Apart from the pictures, print the data below exactly as given.

·····

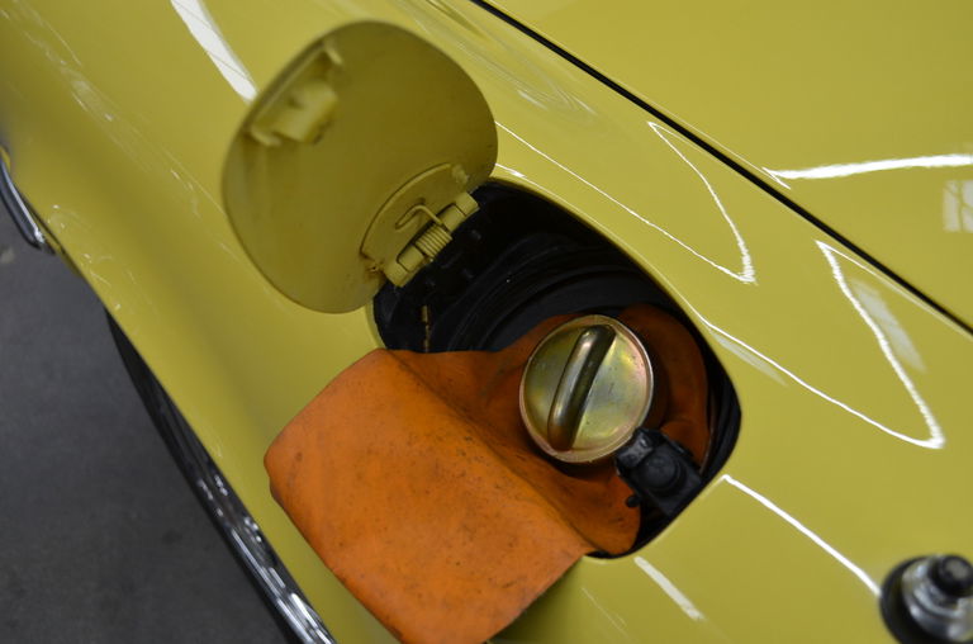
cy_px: 322
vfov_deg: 34.0
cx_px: 486
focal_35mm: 39
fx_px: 1051
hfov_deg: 49.7
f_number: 4.5
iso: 400
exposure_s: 1/80
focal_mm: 26
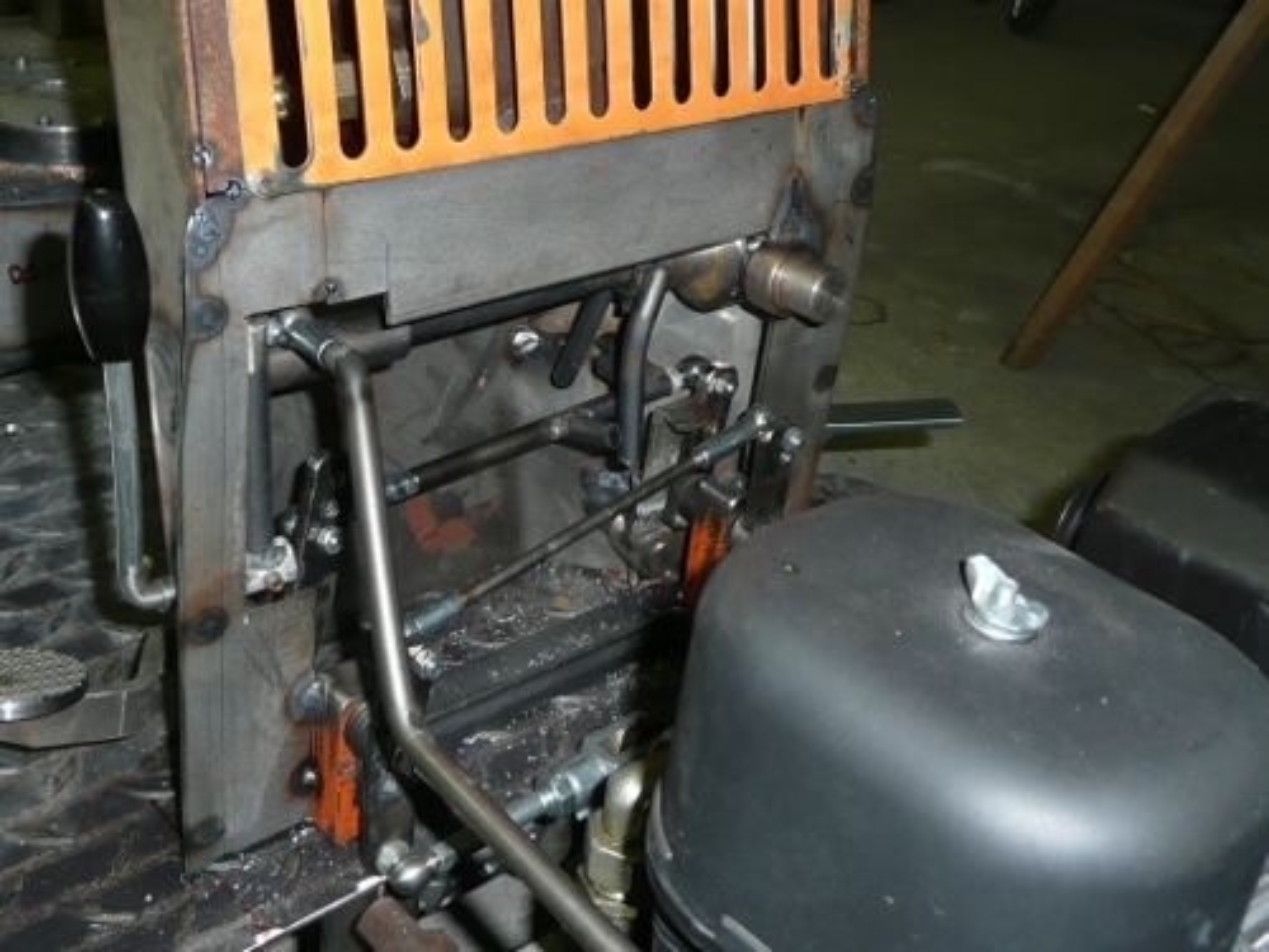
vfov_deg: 34.3
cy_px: 476
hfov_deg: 44.8
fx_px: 1540
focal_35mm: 42
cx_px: 634
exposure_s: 1/30
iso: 100
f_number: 3.3
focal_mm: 4.6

·····

REPLY TO THE EXERCISE ▸
cy_px: 322
vfov_deg: 34.0
cx_px: 486
focal_35mm: 39
fx_px: 1051
hfov_deg: 49.7
f_number: 4.5
iso: 400
exposure_s: 1/80
focal_mm: 26
vfov_deg: 34.3
cy_px: 476
hfov_deg: 44.8
fx_px: 1540
focal_35mm: 42
cx_px: 634
exposure_s: 1/30
iso: 100
f_number: 3.3
focal_mm: 4.6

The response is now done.